- DESCRIPTION OF THE TASK:
Rewrite everything in the entries below from the line containing "Vezi toate albumele" down to the line containing "extinde portofoliul de" as a Markdown table with the columns Index and Content, one numbered row per line of text. Leave out the pictures and any blank lines.

****************

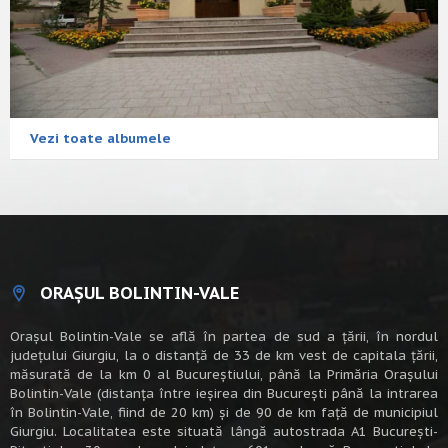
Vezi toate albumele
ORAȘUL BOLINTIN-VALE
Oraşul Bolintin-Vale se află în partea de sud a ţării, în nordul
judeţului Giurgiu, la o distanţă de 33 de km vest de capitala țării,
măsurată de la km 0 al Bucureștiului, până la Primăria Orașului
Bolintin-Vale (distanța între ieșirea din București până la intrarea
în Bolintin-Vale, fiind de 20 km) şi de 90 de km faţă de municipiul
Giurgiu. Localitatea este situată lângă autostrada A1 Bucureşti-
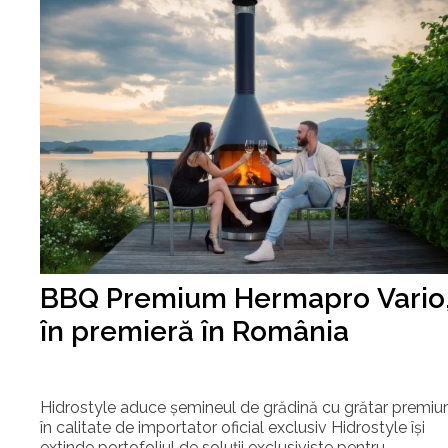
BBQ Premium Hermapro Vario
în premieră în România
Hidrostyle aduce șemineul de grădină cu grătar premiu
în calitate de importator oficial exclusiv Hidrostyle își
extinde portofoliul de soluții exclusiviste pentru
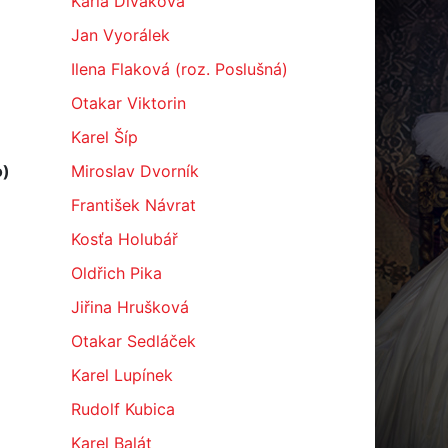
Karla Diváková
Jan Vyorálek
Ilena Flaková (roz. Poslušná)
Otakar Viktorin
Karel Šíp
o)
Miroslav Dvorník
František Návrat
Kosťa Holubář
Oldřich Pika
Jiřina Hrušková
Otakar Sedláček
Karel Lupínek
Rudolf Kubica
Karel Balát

****************

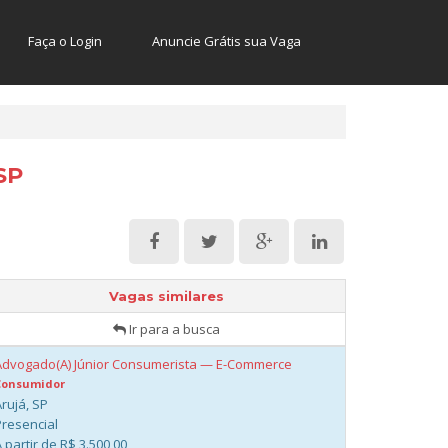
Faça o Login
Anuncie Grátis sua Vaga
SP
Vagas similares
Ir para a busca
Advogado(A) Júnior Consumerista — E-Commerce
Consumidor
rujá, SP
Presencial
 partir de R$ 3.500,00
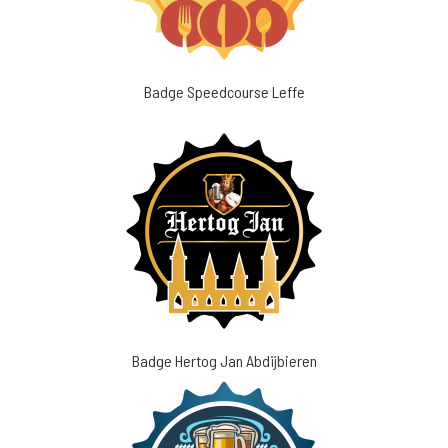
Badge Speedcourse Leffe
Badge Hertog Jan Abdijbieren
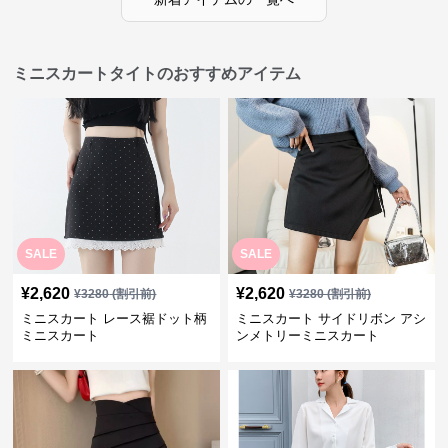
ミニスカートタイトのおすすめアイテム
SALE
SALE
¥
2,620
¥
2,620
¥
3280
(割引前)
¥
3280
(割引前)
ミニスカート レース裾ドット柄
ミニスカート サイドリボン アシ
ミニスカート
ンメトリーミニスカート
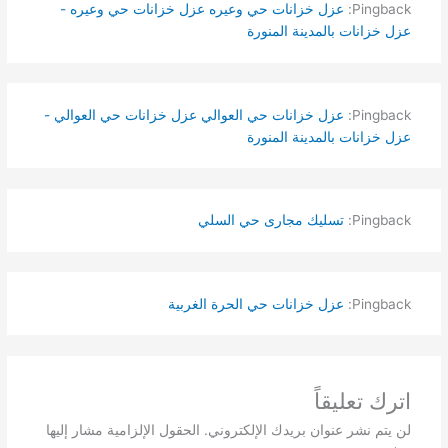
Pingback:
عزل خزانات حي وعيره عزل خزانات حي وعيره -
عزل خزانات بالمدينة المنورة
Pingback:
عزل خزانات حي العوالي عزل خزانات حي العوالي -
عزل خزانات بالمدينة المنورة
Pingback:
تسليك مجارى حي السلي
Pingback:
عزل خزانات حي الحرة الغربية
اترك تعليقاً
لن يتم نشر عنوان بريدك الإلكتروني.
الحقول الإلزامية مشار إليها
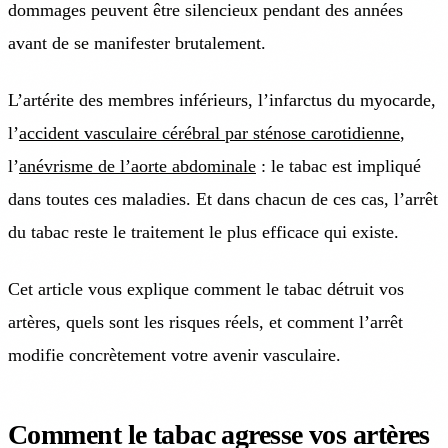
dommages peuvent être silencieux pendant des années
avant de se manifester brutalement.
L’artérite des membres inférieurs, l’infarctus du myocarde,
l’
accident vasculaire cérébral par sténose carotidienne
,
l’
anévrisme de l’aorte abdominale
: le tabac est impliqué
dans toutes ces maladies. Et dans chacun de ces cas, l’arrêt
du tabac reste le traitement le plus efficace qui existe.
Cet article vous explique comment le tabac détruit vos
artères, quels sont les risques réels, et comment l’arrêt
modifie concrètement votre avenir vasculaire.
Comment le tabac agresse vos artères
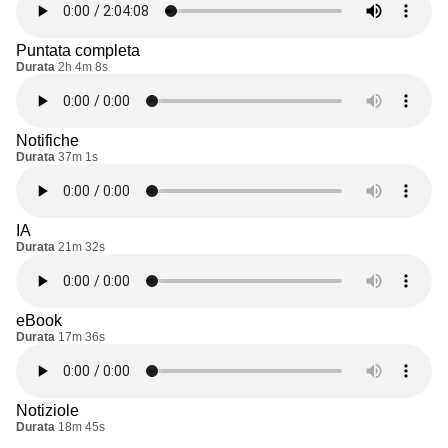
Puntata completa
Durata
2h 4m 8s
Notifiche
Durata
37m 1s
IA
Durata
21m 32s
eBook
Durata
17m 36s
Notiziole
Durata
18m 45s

****************

- COMPLETED EXERCISE:
| Index | Content |
|---|---|
| 1 | Vezi toate albumele |
| 2 | ORAȘUL BOLINTIN-VALE |
| 3 | Oraşul Bolintin-Vale se află în partea de sud a ţării, în nordul |
| 4 | judeţului Giurgiu, la o distanţă de 33 de km vest de capitala țării, |
| 5 | măsurată de la km 0 al Bucureștiului, până la Primăria Orașului |
| 6 | Bolintin-Vale (distanța între ieșirea din București până la intrarea |
| 7 | în Bolintin-Vale, fiind de 20 km) şi de 90 de km faţă de municipiul |
| 8 | Giurgiu. Localitatea este situată lângă autostrada A1 Bucureşti- |
| 9 | BBQ Premium Hermapro Vario |
| 10 | în premieră în România |
| 11 | Hidrostyle aduce șemineul de grădină cu grătar premiu |
| 12 | în calitate de importator oficial exclusiv Hidrostyle își |
| 13 | extinde portofoliul de soluții exclusiviste pentru |